Elena Garkusha

I was born in Kovarivka village, which used to be in the Kolarivka district, in the Zaporizhzhya region. I went to school when I was eight years old, which was a common primary school starting age at that time. I enjoyed school and had excellent marks. My father was working in a local union of consumer organizations in Kolarivka. When Nogaysk (modern Primorsk) became a new administrative center for the district, my father took the whole family there. I was about to start my fourth year at school when the German Army attacked us.

Valentina Kulinich

My name is Valentina Gavrylivna Kylinych, and my maiden name is Smolyar. I was born in what it is now Cherkassy region, in a village called Vilshana. My family were peasants, though not very typical ones. The thing is that my father, when he was only a kid, was sent to a big city, Dnipropetrovsk, to a Jewish tailor so that he could teach him his trade. As for my mother, she was a peasant. Before collectivization we had had two hectares of land, a cow, and a couple of pigs. That wasn't a lot, but it was our own, which is most important, as my parents had five kids to feed.

Alexei Svyatogorov

My name is Alexey Svyatogorov. I was born in 1925, in the Caucasus, as my father used to work there at that time. He was a civil engineer and they would give him commissions in different parts of the country. So we traveled to Siberia, Ukraine, and many other places. I had two elder brothers - Anatoly, born in 1913, and Pyotr, born in 1917. We were in Luhansk in 1941 when the war broke out. My brothers were students at Dnipropetrovsk University of Civil Engineering then. In spite of the difference in age, they were both in the same year of study. As for me, I was at school.

Anna Potapova

I was quite young when both of my parents died. I used to live with my elder brother and his wife, and I didn't get on particularly well with her. So when the war broke out I told them that I would go to the front. Quite timely I should say, as they were enlisting young girls of my age then. One of the officers wasn't quite sure about me as there was nothing in particular that I could do. But I pleaded with them and told them that I was a nurse. There was a great turmoil in the beginning of the war, so they didn't go into detail and got me enlisted.

Lidya Dolzhnikova

I am Lidiya Dolzhnikova. I was born in the Kherson region, in Kotovskiy district, somewhere on a farm. My childhood was not that memorable. We worked a lot and I grew up with my mother and my brother. Of course, I remember the famine of 1933 and 1934. My little brother was bloated from hunger.
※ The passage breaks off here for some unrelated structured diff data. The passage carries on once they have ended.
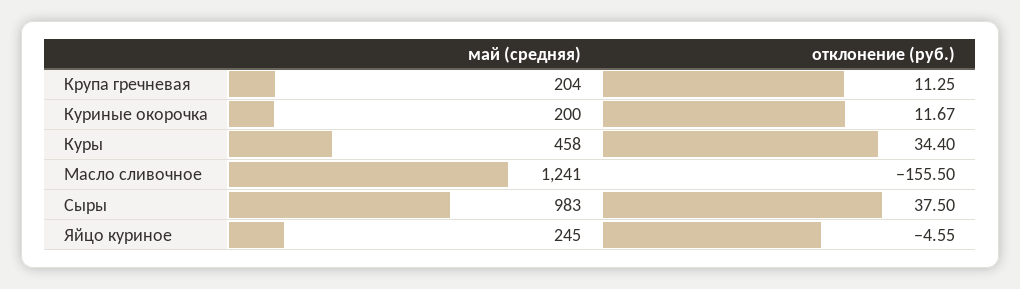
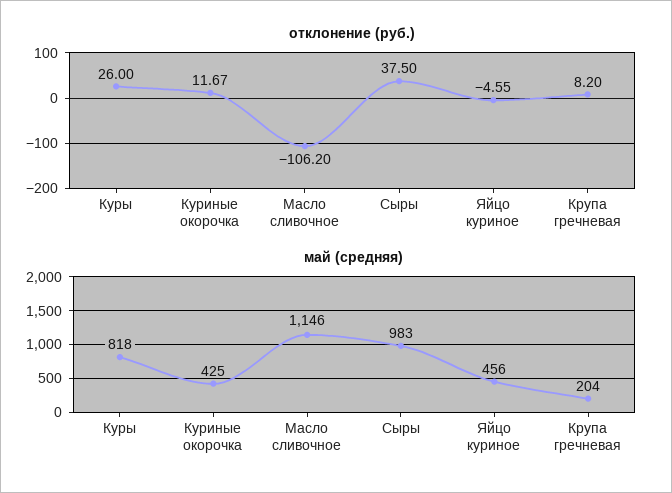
  {
    "май (средняя)": {
      "Крупа гречневая": 204,
-     "Куриные окорочка": 200,
+     "Куриные окорочка": 425,
-     "Куры": 458,
+     "Куры": 818,
-     "Масло сливочное": 1241,
+     "Масло сливочное": 1146,
      "Сыры": 983,
-     "Яйцо куриное": 245
+     "Яйцо куриное": 456
    },
    "отклонение (руб.)": {
-     "Крупа гречневая": 11.25,
+     "Крупа гречневая": 8.2,
      "Куриные окорочка": 11.67,
-     "Куры": 34.4,
+     "Куры": 26,
-     "Масло сливочное": -155.5,
+     "Масло сливочное": -106.2,
      "Сыры": 37.5,
      "Яйцо куриное": -4.55
    }
  }

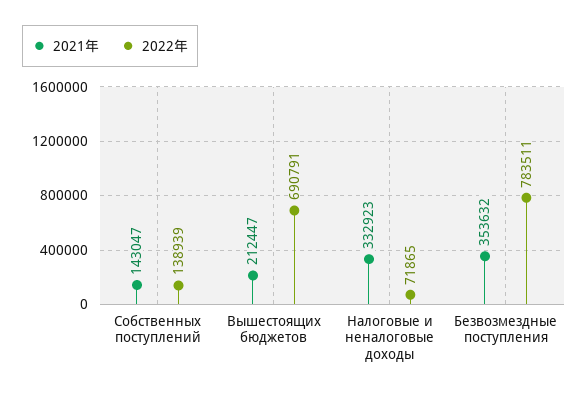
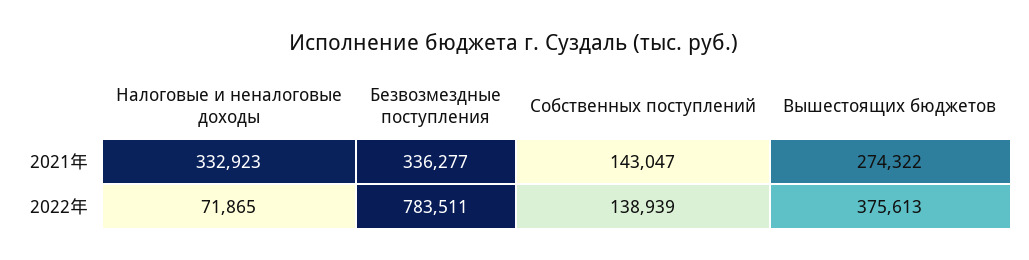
  {
    "2021年": {
      "Собственных поступлений": 143047,
-     "Вышестоящих бюджетов": 212447,
+     "Вышестоящих бюджетов": 274322,
      "Налоговые и неналоговые доходы": 332923,
-     "Безвозмездные поступления": 353632
+     "Безвозмездные поступления": 336277
    },
    "2022年": {
      "Собственных поступлений": 138939,
-     "Вышестоящих бюджетов": 690791,
+     "Вышестоящих бюджетов": 375613,
      "Налоговые и неналоговые доходы": 71865,
      "Безвозмездные поступления": 783511
    }
  }

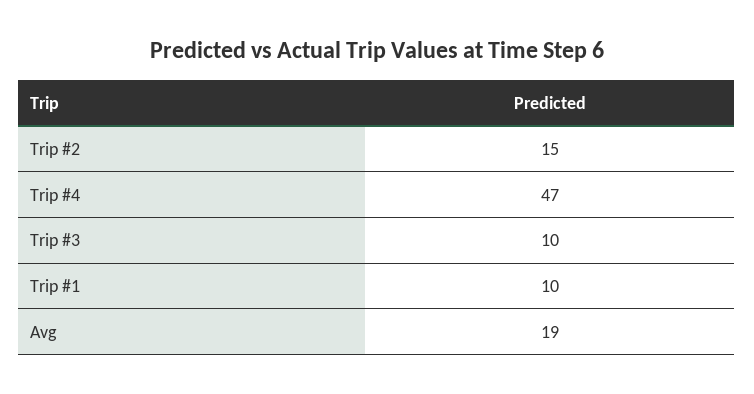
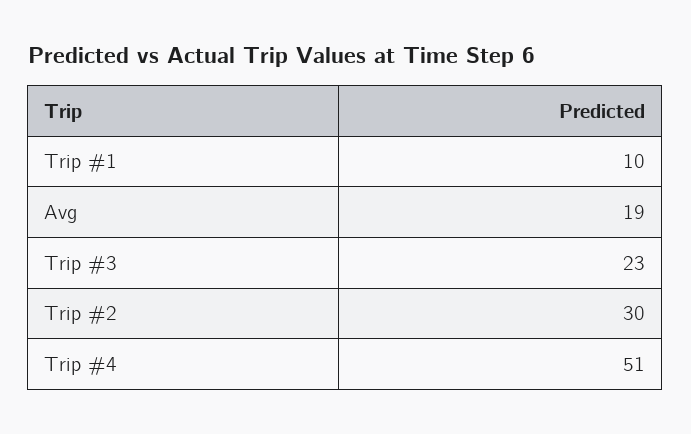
  {
-   "Trip #2": 15,
+   "Trip #2": 30,
-   "Trip #4": 47,
+   "Trip #4": 51,
-   "Trip #3": 10,
+   "Trip #3": 23,
    "Trip #1": 10,
    "Avg": 19
  }

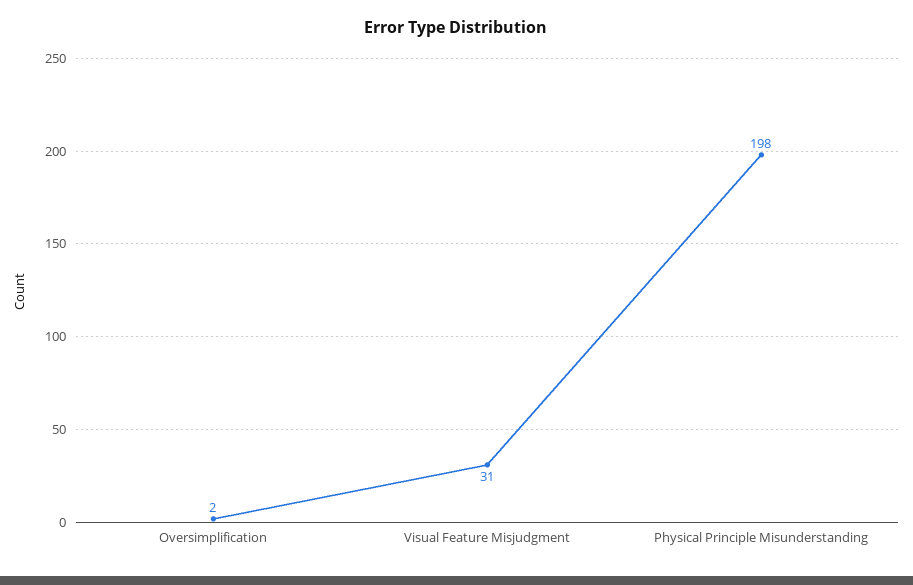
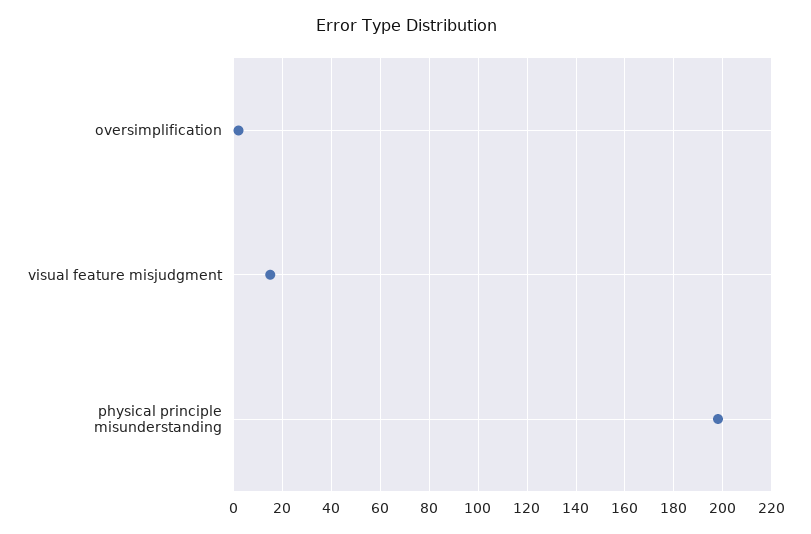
  {
    "Oversimplification": 2,
-   "Visual Feature Misjudgment": 31,
+   "Visual Feature Misjudgment": 15,
    "Physical Principle Misunderstanding": 198
  }

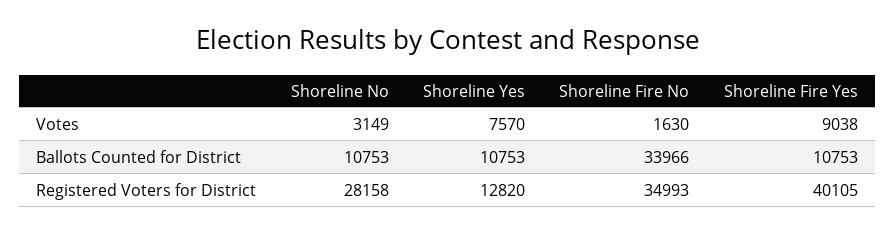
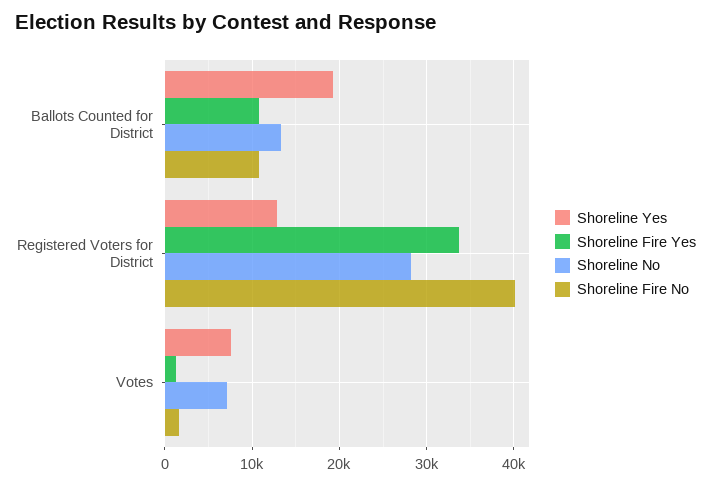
  {
    "Shoreline No": {
-     "Votes": 3149,
+     "Votes": 7000,
-     "Ballots Counted for District": 10753,
+     "Ballots Counted for District": 13000,
      "Registered Voters for District": 28158
    },
    "Shoreline Yes": {
      "Votes": 7570,
-     "Ballots Counted for District": 10753,
+     "Ballots Counted for District": 19000,
      "Registered Voters for District": 12820
    },
    "Shoreline Fire No": {
      "Votes": 1630,
-     "Ballots Counted for District": 33966,
+     "Ballots Counted for District": 11000,
-     "Registered Voters for District": 34993
+     "Registered Voters for District": 40000
    },
    "Shoreline Fire Yes": {
-     "Votes": 9038,
+     "Votes": 1000,
      "Ballots Counted for District": 10753,
-     "Registered Voters for District": 40105
+     "Registered Voters for District": 34000
    }
  }

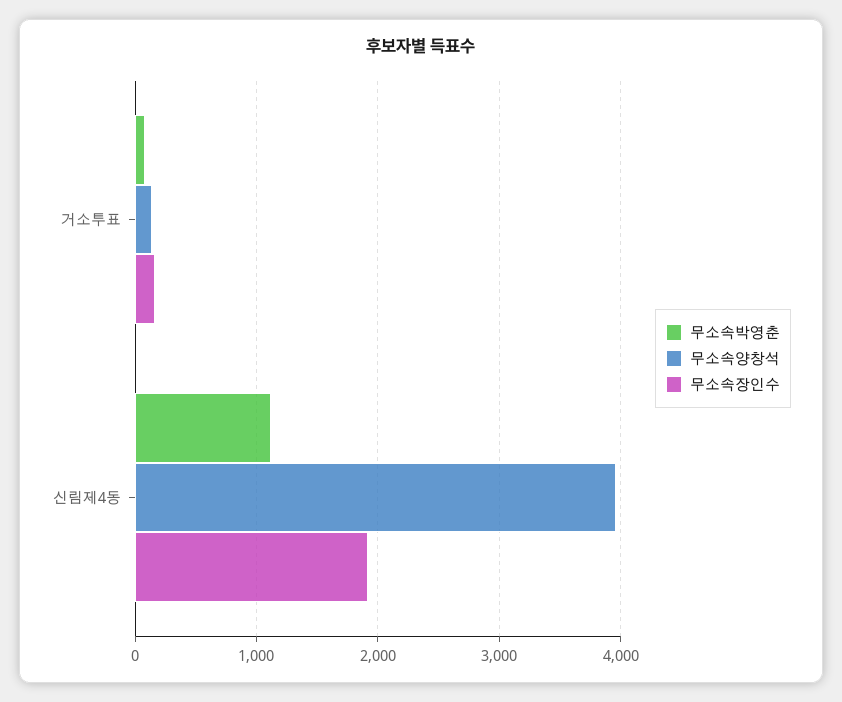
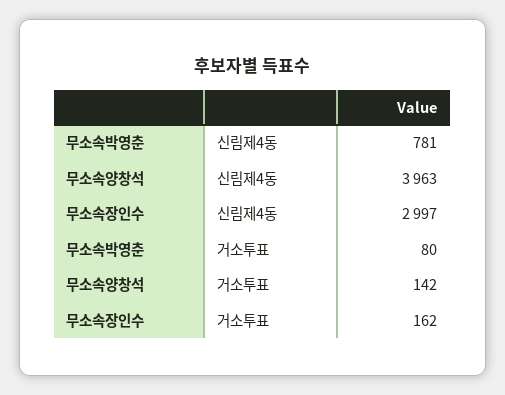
  {
    "무소속박영춘": {
      "거소투표": 80,
-     "신림제4동": 1100
+     "신림제4동": 781
    },
    "무소속양창석": {
      "거소투표": 142,
      "신림제4동": 3963
    },
    "무소속장인수": {
      "거소투표": 162,
-     "신림제4동": 1900
+     "신림제4동": 2997
    }
  }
So my mother took us to the seaside with her while she caught fish.

Dmytro Verholjak

My name is Dmytro Verholjak and I was born in Manyava, in the Ivano-Frankivsk province of Ukraine. When the first Soviets came, my brother told me he'd rather flee to the West than serve the Russians. Later, I searched for him, and with God's help found him, after fifty years of not seeing him. He was in Australia. Our family had been heavily repressed by the first wave of Soviets, then the second wave almost wiped us out.